Об этом мы с тетушкой Ха и Лан уже говорили однажды. Я сказал: пусть ходят в чем есть. Конечно, лучше не наряжаться пестро и крикливо. Только что кончилась война, мы еще бедны. Но Лан опять вернулась к старому, и в голосе ее мне снова послышался вызов.
— Я ведь тебя спрашиваю, как близкого человека.
Пусть так, но отвечал я ей уклончиво:
— Я ведь ни разу не видел, к лицу ли тебе платья и юбки. Но в своих европейских брюках ты смотришься — что надо. И вообще одеваешься просто, со вкусом.
— Да у меня все брюки клеш!
— Но, — решил отшутиться я, — вроде, нет ни одной пары с манжетами шириной в шестьдесят сантиметров.
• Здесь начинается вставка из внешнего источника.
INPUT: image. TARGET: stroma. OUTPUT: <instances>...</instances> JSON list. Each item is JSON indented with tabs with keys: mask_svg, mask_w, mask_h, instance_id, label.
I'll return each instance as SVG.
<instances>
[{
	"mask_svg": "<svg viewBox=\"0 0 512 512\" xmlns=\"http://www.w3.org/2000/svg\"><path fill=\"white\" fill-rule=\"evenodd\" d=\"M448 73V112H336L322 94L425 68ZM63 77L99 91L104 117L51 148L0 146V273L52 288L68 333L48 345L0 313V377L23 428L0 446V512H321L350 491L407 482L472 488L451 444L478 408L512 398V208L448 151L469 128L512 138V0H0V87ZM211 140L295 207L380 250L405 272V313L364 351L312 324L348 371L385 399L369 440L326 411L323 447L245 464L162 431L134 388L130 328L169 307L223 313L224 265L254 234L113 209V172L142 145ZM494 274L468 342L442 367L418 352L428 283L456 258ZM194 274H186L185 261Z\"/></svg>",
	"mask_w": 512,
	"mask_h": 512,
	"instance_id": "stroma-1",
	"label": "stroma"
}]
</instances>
Засмеявшись, она подняла рюмку:
— Давай выпьем.
Мы чокнулись. От коньяка щеки ее раскраснелись, глаза блестели нежно и ласково. Признаюсь, я глядел на нее с некоторым сочувствием: сколько раз за недолгое время менялось настроение ее и обличье! Мягкая, ласковая, чистосердечная, веселая… Язвительная, вспыльчивая… И снова добрая, нежная… Нет, женщин в ее возрасте трудно понять, да еще при таких обстоятельствах. Зачем она пришла ко мне? Потому что я завтра возвращаюсь в Ханой и ей жаль расставаться со мной? Это чувство искреннее, чистое — так сокрушалась бы перед разлукой сестра… Честно скажу, иногда мелькала у меня тайная мысль: а ну как, приехав сюда, нашел бы я Лан незамужней, бездетной? Сама-то тетушка Ха и не таила своего удручения, в разговорах наших она не в силах была скрыть ни тяжелых вздохов, ни горьких взглядов, которые то и дело бросала на дочь. А Лан, как я говорил уже, была со мной сердечна, приветлива, мила; но неизменно сохраняла меж нами некую дистанцию. И вдруг сама явилась ко мне на ночь глядя; да еще и держится так странно. Но вот к ней, вроде, вернулось веселое расположение духа, и я спросил:
— Скажи, почему ты не работаешь?
Правда, я знал, после освобождения Лан не раз бывала на собраниях, но от работы отказывалась: у нее, мол, маленькие дети и мать — одинокая старуха. К ней приходили коллеги да и ученики тоже, звали, уговаривали, но она работать не шла. Хотя недавно она сказала мне: если предложат место учительницы, согласится, а нет — останется дома, будет помогать матери выращивать и продавать цветы; не станет народ покупать цветы, так начнет разводить овощи… Глядя на Лан, я понимал: разговоры эти ей давно приелись. Но все же, при каждом удобном случае, советовал: ходи на собрания, берись за любую работу; поваришься в гуще жизни — узнаешь ее как следует, да и внесешь свой вклад в дело революции. Но она знай себе отмалчивалась. Я понимал, душу ее гнетет тяжкое бремя.